Most of the early voting has tended to favour Biden. And polls show most of the Election Day voting is likely to favour Trump.
“It is a dynamic unlike any we have ever seen,” said Don Levy, director of the Siena College Research Institute, which is producing polls for The New York Times.
Meanwhile, Trump has been drawing large, enthusiastic crowds of several thousand supporters at outdoor airport rallies he is holding in key battleground states, saying it presages a “red wave” of Republican support on Election Day.
“Polling is by definition very uncertain because it is an estimate of an uncertain population, that is, people who turn out to vote,” said Jim Henson, director of the Texas Politics Project at the University of Texas.
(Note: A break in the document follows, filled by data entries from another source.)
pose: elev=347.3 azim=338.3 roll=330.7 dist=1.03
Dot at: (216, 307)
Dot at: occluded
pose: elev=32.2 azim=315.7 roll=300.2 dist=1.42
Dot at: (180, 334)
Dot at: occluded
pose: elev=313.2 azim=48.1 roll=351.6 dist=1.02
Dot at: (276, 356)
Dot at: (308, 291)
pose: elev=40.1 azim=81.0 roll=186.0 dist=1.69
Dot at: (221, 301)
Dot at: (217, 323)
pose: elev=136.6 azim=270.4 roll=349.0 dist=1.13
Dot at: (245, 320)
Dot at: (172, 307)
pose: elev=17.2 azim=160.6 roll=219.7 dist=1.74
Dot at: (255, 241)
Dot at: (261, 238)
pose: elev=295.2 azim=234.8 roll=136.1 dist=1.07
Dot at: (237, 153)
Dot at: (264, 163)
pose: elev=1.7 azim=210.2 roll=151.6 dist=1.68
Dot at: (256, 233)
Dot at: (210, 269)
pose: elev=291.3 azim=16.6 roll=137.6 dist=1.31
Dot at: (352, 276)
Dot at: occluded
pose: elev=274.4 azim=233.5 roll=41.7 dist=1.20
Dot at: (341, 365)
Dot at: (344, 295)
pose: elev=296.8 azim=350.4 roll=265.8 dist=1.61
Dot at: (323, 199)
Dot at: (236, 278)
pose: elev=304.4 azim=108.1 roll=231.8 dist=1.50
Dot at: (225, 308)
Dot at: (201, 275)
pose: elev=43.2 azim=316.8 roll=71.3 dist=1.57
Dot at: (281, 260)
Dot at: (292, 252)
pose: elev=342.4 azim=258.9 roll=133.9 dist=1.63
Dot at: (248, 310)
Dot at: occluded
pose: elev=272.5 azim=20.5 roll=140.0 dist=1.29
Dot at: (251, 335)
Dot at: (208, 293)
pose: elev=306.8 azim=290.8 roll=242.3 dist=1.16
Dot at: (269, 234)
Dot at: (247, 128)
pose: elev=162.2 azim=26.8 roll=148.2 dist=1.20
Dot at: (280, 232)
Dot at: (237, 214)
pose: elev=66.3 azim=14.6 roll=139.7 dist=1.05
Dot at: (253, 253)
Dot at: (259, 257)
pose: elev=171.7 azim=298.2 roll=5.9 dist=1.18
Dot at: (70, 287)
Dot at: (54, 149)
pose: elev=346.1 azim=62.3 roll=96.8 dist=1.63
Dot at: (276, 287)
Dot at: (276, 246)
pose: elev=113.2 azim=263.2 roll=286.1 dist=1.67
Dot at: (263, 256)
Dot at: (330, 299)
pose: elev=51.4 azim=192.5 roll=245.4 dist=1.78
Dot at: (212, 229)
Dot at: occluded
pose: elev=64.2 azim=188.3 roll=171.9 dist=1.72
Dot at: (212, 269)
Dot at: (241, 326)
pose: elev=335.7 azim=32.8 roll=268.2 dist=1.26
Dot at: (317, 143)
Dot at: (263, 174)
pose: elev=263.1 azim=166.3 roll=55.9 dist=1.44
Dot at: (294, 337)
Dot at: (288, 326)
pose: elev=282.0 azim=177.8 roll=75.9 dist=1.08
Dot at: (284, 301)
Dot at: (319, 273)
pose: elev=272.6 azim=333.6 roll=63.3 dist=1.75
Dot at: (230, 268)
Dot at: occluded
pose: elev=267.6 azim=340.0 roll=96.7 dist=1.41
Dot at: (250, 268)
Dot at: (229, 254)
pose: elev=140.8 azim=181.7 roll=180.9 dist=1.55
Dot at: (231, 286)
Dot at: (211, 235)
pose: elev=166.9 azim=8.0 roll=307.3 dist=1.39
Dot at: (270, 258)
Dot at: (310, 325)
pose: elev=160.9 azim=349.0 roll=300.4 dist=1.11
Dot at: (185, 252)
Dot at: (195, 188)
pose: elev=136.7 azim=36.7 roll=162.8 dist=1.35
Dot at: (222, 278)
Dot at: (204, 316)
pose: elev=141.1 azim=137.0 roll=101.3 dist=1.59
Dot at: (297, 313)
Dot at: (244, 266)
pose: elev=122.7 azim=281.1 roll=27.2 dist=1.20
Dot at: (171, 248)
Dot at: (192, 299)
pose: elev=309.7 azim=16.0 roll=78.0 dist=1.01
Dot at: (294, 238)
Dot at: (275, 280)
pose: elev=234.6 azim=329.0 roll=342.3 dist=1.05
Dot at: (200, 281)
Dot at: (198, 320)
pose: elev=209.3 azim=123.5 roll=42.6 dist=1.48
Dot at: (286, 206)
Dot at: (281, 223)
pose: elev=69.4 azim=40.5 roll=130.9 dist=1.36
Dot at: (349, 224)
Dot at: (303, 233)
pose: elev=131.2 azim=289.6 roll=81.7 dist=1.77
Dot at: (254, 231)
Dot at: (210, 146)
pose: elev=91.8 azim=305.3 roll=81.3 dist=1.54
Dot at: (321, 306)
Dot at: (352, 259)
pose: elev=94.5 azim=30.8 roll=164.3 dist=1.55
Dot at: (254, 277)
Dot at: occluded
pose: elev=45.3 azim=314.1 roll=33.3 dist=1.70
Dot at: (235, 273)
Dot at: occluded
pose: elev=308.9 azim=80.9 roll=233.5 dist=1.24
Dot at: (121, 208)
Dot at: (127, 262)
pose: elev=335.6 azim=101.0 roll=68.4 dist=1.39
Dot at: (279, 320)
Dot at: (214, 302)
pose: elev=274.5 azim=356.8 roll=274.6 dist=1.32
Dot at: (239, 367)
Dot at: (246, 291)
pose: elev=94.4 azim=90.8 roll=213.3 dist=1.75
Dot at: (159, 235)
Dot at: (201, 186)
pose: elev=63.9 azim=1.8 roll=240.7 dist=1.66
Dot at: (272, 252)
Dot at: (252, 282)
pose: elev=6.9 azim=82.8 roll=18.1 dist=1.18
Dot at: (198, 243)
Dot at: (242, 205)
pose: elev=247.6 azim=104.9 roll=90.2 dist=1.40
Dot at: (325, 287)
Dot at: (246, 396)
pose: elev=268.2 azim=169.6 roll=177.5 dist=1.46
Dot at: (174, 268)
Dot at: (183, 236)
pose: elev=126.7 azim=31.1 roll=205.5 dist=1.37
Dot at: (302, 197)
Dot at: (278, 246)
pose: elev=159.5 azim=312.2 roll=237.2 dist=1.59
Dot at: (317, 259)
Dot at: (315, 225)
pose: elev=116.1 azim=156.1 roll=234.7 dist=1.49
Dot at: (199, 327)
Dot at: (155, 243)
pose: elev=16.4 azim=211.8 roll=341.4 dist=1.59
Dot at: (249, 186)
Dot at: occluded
“I don’t know, and nobody knows what all the characteristics of the voters will be when all the voting is done,” Henson told Al Jazeera.
The truth is that polling in 2016 was mostly accurate, a post-election review by the American Association for Public Opinion Research found. Hillary Clinton did win the popular vote narrowly, as polls had predicted. But she lost where it matters – in the Electoral College.
Where polling failed in 2016 was in state-level polls underestimating Trump’s support in the upper Midwest among white men without college degrees – now a demographic that pollsters are tracking very closely.
Another overlooked factor in 2016 was that most state polls were conducted a week or more before the election and did not pick up the late-breaking swing in undecided voters to Trump. This time around, pollsters see far fewer voters who have yet to make up their minds about Biden or Trump.
“There have been far more polls by people who are good at what they do in Michigan, Wisconsin and Pennsylvania – the most important three states,” Levy told Al Jazeera.
“If everything stays as it is now, and these polls over the next days show the same and Trump ends up winning Michigan, Wisconsin and Pennsylvania, we’ve got a lot of ‘splaining to do, because right now the averages in those three states are pretty clear,” Levy said.